REQUEST
Render the lines from the one holding "الصفحة الرئيسية" through the one holding "Škola investování", inclusive, as a Markdown table with the columns Row and Line, omitting blank lines and leaving the pictures out.
Start of Block
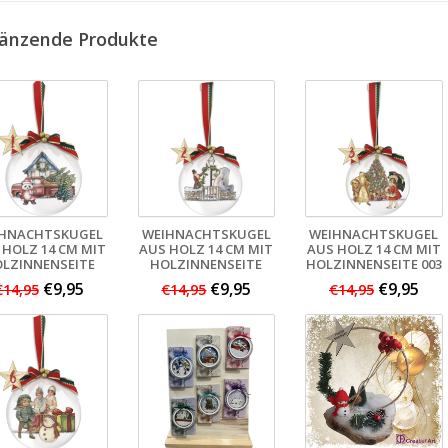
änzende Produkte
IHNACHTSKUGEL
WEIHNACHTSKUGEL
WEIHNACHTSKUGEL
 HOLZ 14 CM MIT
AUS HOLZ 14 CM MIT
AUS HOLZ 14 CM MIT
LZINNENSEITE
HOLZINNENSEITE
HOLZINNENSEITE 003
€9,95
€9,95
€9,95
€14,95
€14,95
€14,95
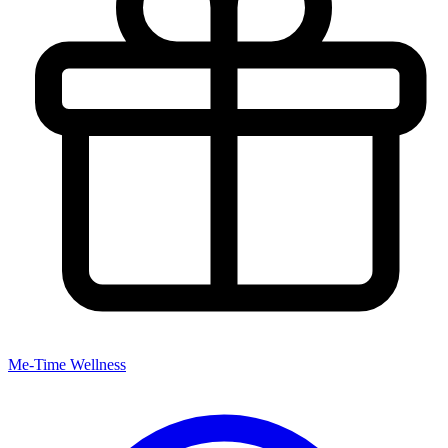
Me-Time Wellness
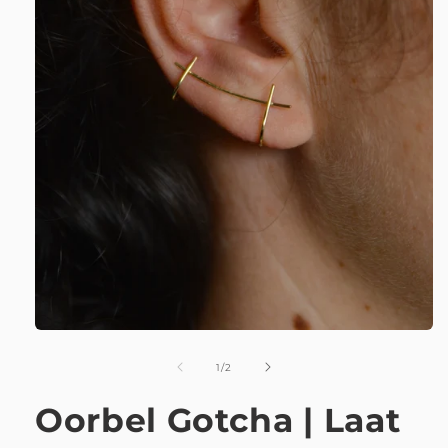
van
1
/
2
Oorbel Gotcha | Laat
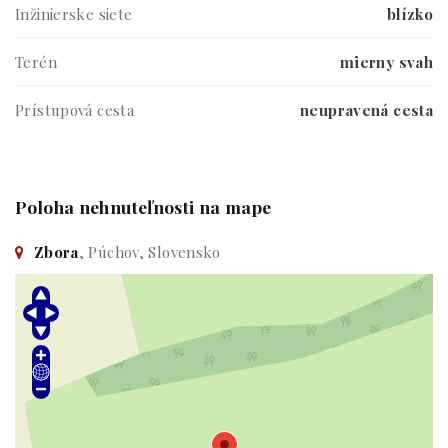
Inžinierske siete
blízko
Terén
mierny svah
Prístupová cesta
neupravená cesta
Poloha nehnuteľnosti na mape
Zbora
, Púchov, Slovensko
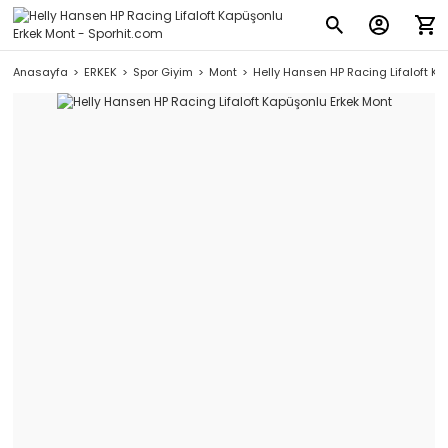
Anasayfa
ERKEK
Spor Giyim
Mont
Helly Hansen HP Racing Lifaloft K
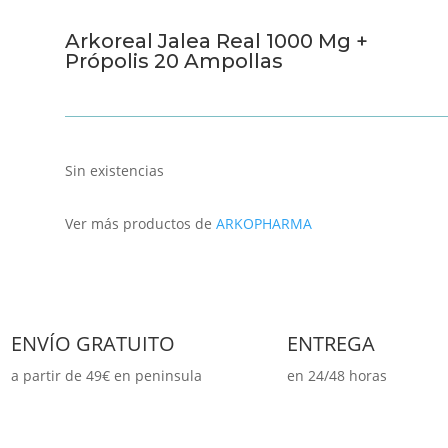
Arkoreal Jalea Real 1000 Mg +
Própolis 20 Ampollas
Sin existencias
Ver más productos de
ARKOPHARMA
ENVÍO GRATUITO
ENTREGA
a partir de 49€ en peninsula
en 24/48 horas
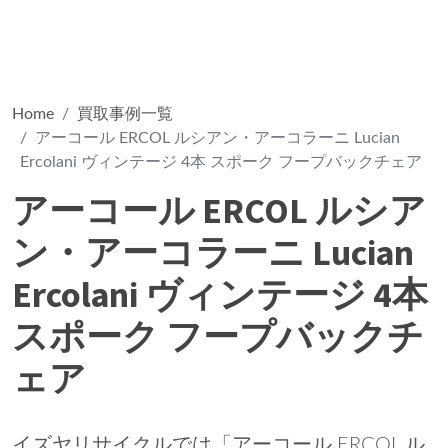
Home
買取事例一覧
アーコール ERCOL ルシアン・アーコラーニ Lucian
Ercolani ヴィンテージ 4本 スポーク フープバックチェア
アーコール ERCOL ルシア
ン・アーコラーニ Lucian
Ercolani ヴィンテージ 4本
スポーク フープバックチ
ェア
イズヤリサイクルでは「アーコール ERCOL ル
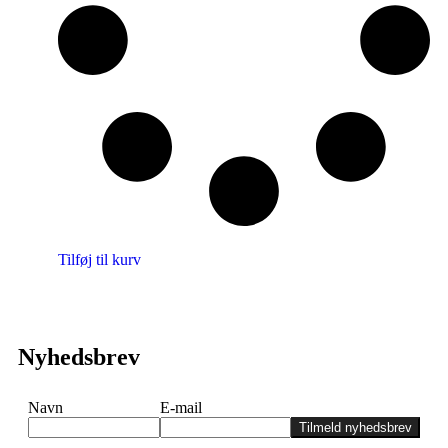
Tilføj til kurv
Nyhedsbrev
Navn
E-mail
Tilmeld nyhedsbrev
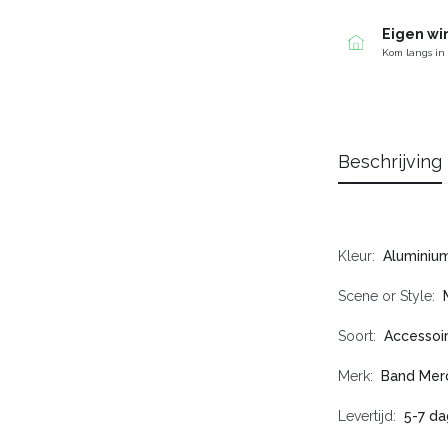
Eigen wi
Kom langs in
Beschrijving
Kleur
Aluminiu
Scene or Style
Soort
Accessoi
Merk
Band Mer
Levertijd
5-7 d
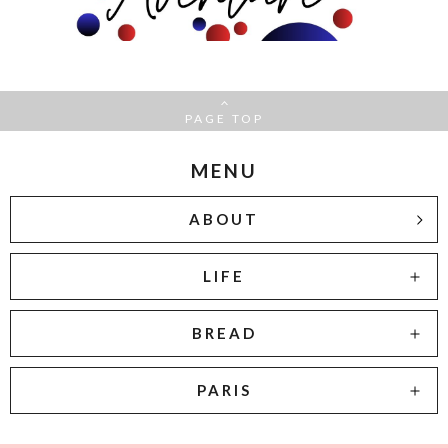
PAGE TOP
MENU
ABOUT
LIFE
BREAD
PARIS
End of Block
Start of Block
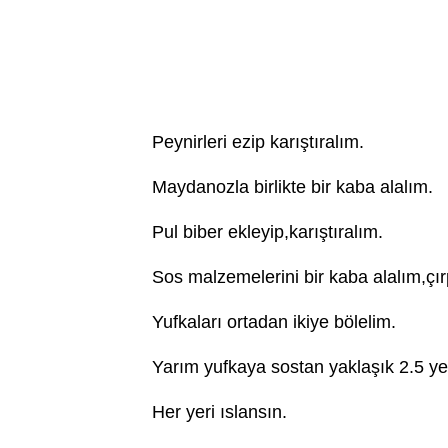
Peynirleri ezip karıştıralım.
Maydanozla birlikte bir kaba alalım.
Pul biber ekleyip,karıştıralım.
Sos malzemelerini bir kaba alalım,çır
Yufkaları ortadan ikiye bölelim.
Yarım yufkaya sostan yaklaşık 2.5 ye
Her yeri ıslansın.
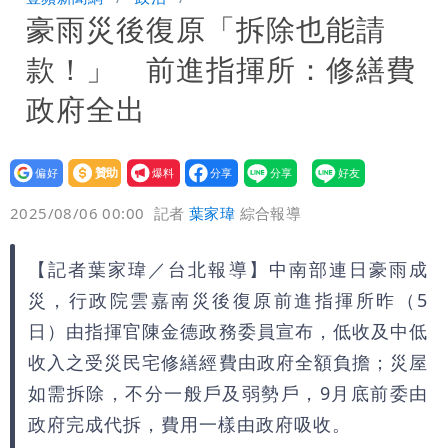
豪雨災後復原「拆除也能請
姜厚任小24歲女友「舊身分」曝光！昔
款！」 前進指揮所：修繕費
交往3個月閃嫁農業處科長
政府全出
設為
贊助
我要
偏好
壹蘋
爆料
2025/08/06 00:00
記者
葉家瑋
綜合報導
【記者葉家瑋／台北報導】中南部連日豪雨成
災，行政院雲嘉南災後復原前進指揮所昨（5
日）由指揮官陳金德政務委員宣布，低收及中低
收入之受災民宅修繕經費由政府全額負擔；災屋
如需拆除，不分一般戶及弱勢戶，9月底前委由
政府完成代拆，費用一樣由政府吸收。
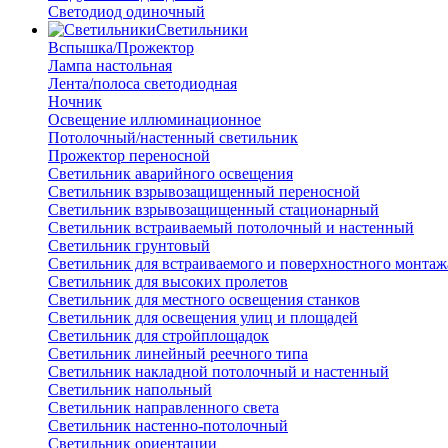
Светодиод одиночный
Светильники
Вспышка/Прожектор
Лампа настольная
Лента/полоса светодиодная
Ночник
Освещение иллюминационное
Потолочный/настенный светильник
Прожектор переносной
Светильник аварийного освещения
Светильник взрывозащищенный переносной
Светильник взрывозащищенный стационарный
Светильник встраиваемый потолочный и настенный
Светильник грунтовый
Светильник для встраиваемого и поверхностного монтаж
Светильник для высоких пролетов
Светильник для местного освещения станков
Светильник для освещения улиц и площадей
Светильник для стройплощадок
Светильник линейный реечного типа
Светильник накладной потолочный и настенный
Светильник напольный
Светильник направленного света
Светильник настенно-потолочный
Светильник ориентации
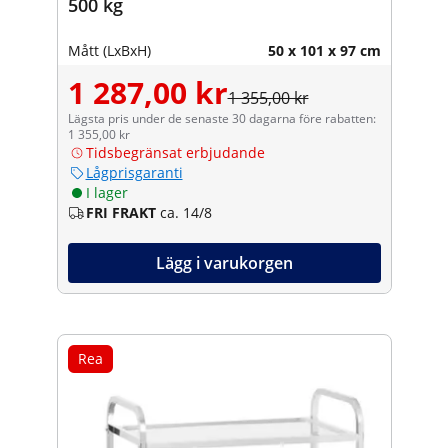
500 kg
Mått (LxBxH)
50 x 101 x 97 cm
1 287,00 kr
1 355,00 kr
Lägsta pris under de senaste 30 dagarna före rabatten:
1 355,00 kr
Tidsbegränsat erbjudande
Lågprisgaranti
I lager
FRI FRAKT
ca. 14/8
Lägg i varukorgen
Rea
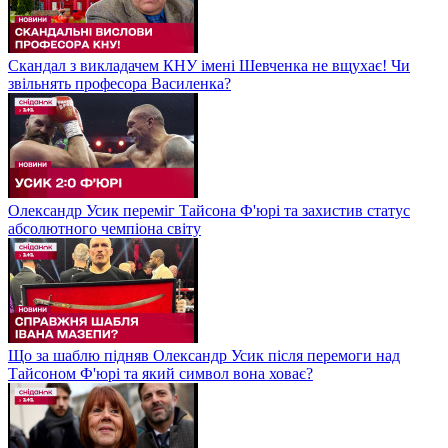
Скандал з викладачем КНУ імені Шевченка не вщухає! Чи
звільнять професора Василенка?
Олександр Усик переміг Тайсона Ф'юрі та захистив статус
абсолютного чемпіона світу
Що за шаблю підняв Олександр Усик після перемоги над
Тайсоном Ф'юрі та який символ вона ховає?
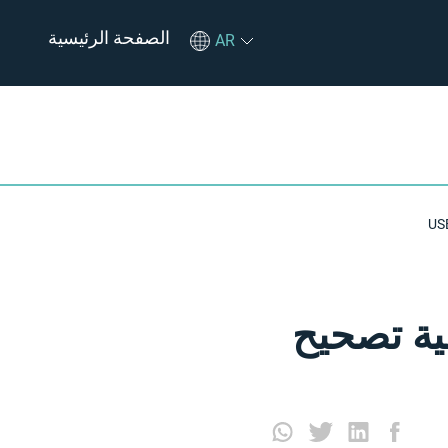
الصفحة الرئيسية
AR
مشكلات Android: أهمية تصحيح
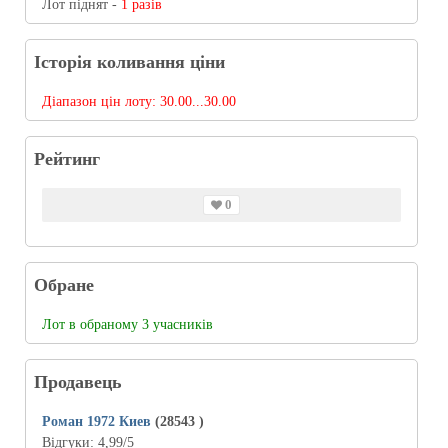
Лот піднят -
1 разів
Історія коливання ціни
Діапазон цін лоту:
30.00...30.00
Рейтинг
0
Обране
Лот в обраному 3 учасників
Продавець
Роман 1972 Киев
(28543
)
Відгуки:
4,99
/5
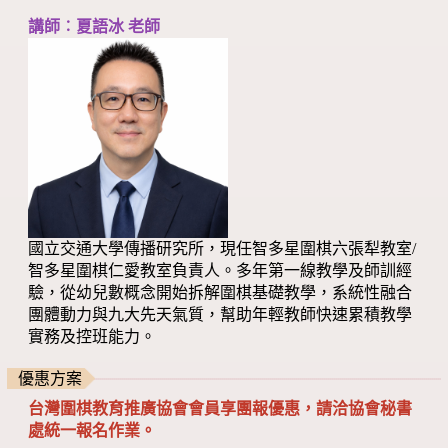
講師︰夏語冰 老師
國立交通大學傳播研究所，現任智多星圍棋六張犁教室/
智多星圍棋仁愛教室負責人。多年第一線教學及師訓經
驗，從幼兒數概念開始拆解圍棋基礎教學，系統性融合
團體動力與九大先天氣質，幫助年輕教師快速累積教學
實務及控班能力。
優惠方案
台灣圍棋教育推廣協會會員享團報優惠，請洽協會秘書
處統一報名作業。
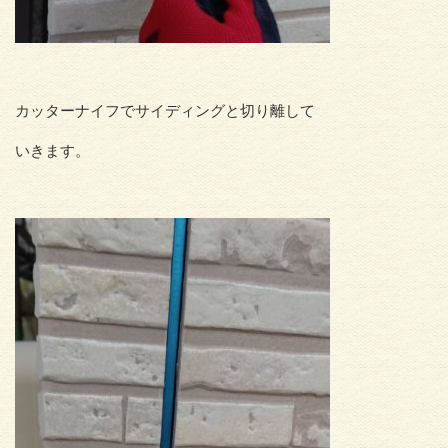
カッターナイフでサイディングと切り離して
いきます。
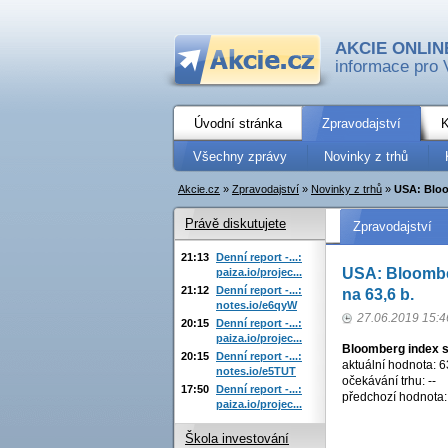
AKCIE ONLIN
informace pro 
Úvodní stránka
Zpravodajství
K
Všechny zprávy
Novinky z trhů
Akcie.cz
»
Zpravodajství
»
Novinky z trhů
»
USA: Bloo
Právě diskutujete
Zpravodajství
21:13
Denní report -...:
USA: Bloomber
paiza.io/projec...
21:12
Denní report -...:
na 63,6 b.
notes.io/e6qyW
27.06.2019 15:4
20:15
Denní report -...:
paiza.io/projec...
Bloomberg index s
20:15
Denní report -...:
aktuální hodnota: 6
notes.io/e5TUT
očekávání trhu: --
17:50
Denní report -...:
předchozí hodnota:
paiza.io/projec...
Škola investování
End of Block
SOLUTION BELOW
| Row | Line |
|---|---|
| 1 | الصفحة الرئيسية |
| 2 | AR |
| 3 | مشكلات Android: أهمية تصحيح |
| 4 | Лот піднят - |
| 5 | 1 разів |
| 6 | Історія коливання ціни |
| 7 | Діапазон цін лоту: |
| 8 | 30.00...30.00 |
| 9 | Рейтинг |
| 10 | 0 |
| 11 | Обране |
| 12 | Лот в обраному 3 учасників |
| 13 | Продавець |
| 14 | Роман 1972 Киев |
| 15 | (28543 |
| 16 | ) |
| 17 | Відгуки: |
| 18 | 4,99 |
| 19 | /5 |
| 20 | 講師︰夏語冰 老師 |
| 21 | 國立交通大學傳播研究所，現任智多星圍棋六張犁教室/ |
| 22 | 智多星圍棋仁愛教室負責人。多年第一線教學及師訓經 |
| 23 | 驗，從幼兒數概念開始拆解圍棋基礎教學，系統性融合 |
| 24 | 團體動力與九大先天氣質，幫助年輕教師快速累積教學 |
| 25 | 實務及控班能力。 |
| 26 | 優惠方案 |
| 27 | 台灣圍棋教育推廣協會會員享團報優惠，請洽協會秘書 |
| 28 | 處統一報名作業。 |
| 29 | カッターナイフでサイディングと切り離して |
| 30 | いきます。 |
| 31 | AKCIE ONLIN |
| 32 | informace pro  |
| 33 | Úvodní stránka |
| 34 | Zpravodajství |
| 35 | K |
| 36 | Všechny zprávy |
| 37 | Novinky z trhů |
| 38 | Akcie.cz |
| 39 | » |
| 40 | Zpravodajství |
| 41 | » |
| 42 | Novinky z trhů |
| 43 | » |
| 44 | USA: Bloo |
| 45 | Právě diskutujete |
| 46 | Zpravodajství |
| 47 | 21:13 |
| 48 | Denní report -...: |
| 49 | USA: Bloomber |
| 50 | paiza.io/projec... |
| 51 | 21:12 |
| 52 | Denní report -...: |
| 53 | na 63,6 b. |
| 54 | notes.io/e6qyW |
| 55 | 27.06.2019 15:4 |
| 56 | 20:15 |
| 57 | Denní report -...: |
| 58 | paiza.io/projec... |
| 59 | Bloomberg index s |
| 60 | 20:15 |
| 61 | Denní report -...: |
| 62 | aktuální hodnota: 6 |
| 63 | notes.io/e5TUT |
| 64 | očekávání trhu: -- |
| 65 | 17:50 |
| 66 | Denní report -...: |
| 67 | předchozí hodnota: |
| 68 | paiza.io/projec... |
| 69 | Škola investování |